Five novel alternatively spliced transcripts of DNA (cytosine-5) methyltransferase 2 in human peripheral blood leukocytes

Abstract

Alternative splicing of RNA molecules transcribed from DNA (cytosine-5) methyltransferases has been proposed as a mechanism by which methylation is able to effect diverse biological processes in higher eukaryotes. This study has investigated transcriptional versatility of DNA (cytosine-5) methyltransferase 2, which may methylate cytosine residues within 5′-CCTGG-3′ pentanucleotides in regions of the human genome devoid of 5′-CG-3′ methylation. Five novel splice variants of DNA (cytosine-5) methyltransferase 2 were identified in the peripheral blood leukocytes of healthy subjects following cloning and sequencing of RT-PCR products amplified using gene specific oligodeoxyribonucleotide primers.
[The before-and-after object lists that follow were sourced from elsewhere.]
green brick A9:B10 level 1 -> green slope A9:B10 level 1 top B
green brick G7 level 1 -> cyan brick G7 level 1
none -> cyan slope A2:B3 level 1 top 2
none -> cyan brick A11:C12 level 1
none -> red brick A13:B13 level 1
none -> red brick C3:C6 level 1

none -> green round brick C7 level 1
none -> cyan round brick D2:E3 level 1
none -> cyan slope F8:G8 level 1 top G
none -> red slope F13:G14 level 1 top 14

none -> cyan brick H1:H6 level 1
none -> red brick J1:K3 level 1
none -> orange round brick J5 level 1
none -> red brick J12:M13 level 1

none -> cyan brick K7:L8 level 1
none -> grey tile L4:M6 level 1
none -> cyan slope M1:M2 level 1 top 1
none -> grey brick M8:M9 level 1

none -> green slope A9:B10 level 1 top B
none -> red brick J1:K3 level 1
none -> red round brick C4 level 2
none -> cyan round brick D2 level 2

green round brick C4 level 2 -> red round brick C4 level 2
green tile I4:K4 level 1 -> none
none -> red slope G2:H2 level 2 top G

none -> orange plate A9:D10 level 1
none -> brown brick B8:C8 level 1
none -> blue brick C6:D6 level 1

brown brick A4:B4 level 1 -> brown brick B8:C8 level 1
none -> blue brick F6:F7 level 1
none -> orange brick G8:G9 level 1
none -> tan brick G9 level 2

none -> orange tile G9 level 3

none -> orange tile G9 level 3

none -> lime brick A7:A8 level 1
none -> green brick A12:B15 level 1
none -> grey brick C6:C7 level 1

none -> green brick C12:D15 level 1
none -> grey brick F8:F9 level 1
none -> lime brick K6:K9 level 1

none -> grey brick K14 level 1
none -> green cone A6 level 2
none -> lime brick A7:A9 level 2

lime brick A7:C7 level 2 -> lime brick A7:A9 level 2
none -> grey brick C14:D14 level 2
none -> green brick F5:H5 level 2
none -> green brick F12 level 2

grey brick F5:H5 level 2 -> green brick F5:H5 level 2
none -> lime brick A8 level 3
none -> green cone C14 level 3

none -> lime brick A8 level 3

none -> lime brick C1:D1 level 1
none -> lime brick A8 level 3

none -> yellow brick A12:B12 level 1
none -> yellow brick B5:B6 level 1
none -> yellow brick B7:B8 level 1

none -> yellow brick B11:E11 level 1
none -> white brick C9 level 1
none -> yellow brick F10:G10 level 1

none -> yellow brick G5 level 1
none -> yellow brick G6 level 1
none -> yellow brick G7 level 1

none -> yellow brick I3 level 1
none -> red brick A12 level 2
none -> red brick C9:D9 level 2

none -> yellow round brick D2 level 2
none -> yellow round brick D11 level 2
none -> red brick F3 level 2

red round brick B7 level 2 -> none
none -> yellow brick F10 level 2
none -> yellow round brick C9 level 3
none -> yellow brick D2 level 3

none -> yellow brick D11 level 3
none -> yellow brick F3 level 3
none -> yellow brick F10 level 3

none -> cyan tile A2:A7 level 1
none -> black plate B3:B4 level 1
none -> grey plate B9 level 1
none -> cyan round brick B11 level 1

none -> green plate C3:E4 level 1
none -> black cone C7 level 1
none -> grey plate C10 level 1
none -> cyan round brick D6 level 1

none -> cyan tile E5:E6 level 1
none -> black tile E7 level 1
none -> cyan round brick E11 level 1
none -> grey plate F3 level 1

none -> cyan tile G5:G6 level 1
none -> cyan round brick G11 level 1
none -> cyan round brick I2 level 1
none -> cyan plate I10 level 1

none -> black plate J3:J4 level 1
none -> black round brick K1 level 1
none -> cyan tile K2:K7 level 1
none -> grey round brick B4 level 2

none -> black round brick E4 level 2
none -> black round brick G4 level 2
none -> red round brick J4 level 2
The generation of some of these splice variants may be influenced by the formation of secondary structures within pre-mRNA due to the repetition of sequences flanking alternatively spliced exons in a reverse and complementary orientation on the same strand. These findings enable novel approaches to investigate the role of RNA secondary structures in alternative splicing. The DNA (cytosine-5) methyltransferase 2 splice variants are generated in all the major cell types of peripheral blood, as well as in neoplastic lymphoid cells indicating that they are unlikely to generate proteins involved in control of the cell cycle or cellular differentiation. Interestingly, the gene products generated by some splice variants completely or partially lack highly conserved amino acid motifs shown to be important for the catalysis of cytosine methylation. The possibility cannot be excluded, therefore, that alternative splicing of DNA (cytosine-5) methyltransferase 2 pre-mRNA may generate protein isoforms which have different methylating capabilities or which are involved in biological processes other than the catalysis of cytosine methylation.